Isso já aconteceu antes?

Sim – África do Sul primeiro governo pós-apartheid foi um governo de unidade nacional sob Nelson Mandela. Durou três anos.

Na altura, o ANC obteve 62,5 por cento dos votos nas eleições de 1994. Os partidos precisavam de uma maioria de dois terços, ou 66 por cento, para controlar o parlamento naquela altura, e o partido estava ligeiramente aquém.

Desejando angariar amplo apoio e colmatar as grandes disparidades que ainda existiam entre os partidos políticos, o ANC sob Mandela optou por um governo de unidade nacional que incluiria todos os partidos com pelo menos 10 por cento dos votos.

Foi então formado um gabinete com ministros do IFP, do Partido Nacional e, claro, do ANC, bem como de outros partidos mais pequenos.

Embora o acordo tenha ajudado a formar uma atmosfera inclusiva naquele período tenso, o Partido Nacional acabou por desistir, alegando falta de consenso no governo. Com a reputação irreparavelmente manchada pelo legado do apartheid, o partido cessou as operações pouco depois, em 2005.

Quais países já tentaram isso antes?

Vários países tentaram um governo de unidade nacional em tempos de crise:

  • Quênia: Após eleições disputadas em 2007, o Presidente Mwai Kibaki ofereceu ao ofendido líder da oposição Raila Odinga uma coligação governamental de unidade como trégua. Foi criado um cargo de primeiro-ministro não executivo para Odinga, e os seus aliados também foram nomeados ministros. O gabinete ficou inchado com um número recorde de nomeados: além de um vice-presidente, havia dois vice-primeiros-ministros.
  • Afeganistão: Num outro caso de eleições disputadas em 2014, os dois candidatos com maior votação concordaram em formar um governo de unidade.

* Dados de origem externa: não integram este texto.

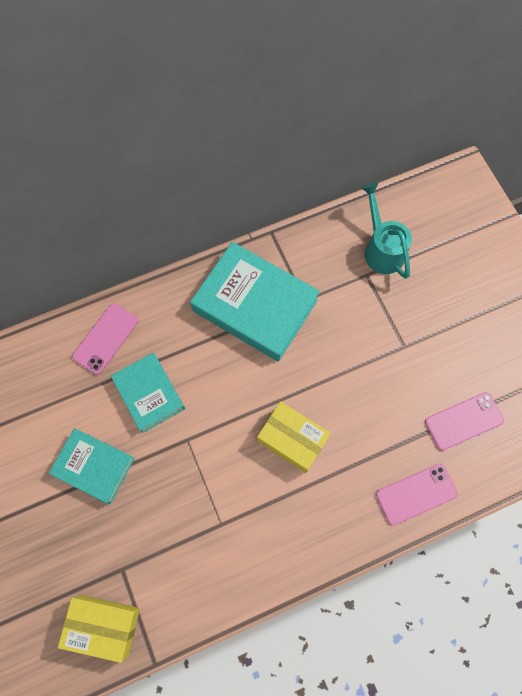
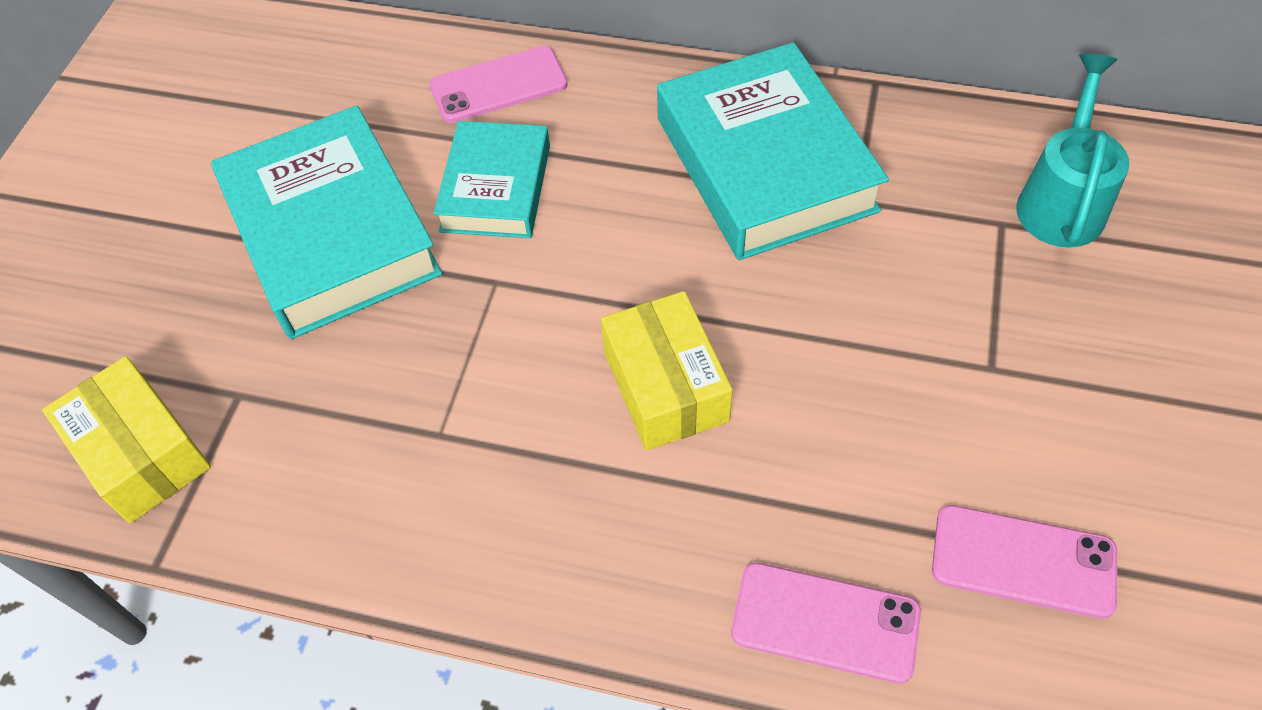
camera: 40 degrees right, 15 degrees down
turquoise book [49,428,135,504] -> turquoise book [211,105,442,339], size x1.66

Ashraf Ghani foi nomeado presidente, enquanto o candidato da oposição Abdullah Abdullah assumiu o novo cargo de “chefe do Executivo do Afeganistão”. O acordo de partilha de poder conseguiu manter-se até às próximas eleições em 2019.
  • Líbano: Uma democracia multi-religiosa, o Líbano teve que formar vários governos de unidade nacional. Em 2019, após meses de negociações num impasse sobre acordos de partilha de poder entre o Partido do Movimento do Futuro, no poder, e a coligação da oposição liderada pelo Hezbollah, o então primeiro-ministro Saad Hariri optou por formar um governo de coligação.
  • Mianmar: O Governo de Unidade Nacional de Mianmar foi formado no exílio depois que os líderes políticos foram destituídos no golpe de Estado de 2021 no país. É composto pelo partido no poder deposto, a Liga Nacional para a Democracia da líder presa Aung San Suu Kyi, bem como por grupos minoritários da oposição como a Assembleia Consultiva Nacional de Kachin e o Partido Nacional Ta’ang.
  • Itália: Surgiu uma crise política em 2021 sobre como recuperar das perturbações da COVID-19 e levou à queda do governo do primeiro-ministro Giuseppe Conte. O novo primeiro-ministro Mario Draghi foi encarregado de formar um novo gabinete e passou a incluir uma ampla gama de partidos, incluindo grupos de direita como a Liga, e grupos de tendência esquerdista como o Article One. O governo entrou em colapso em outubro de 2022.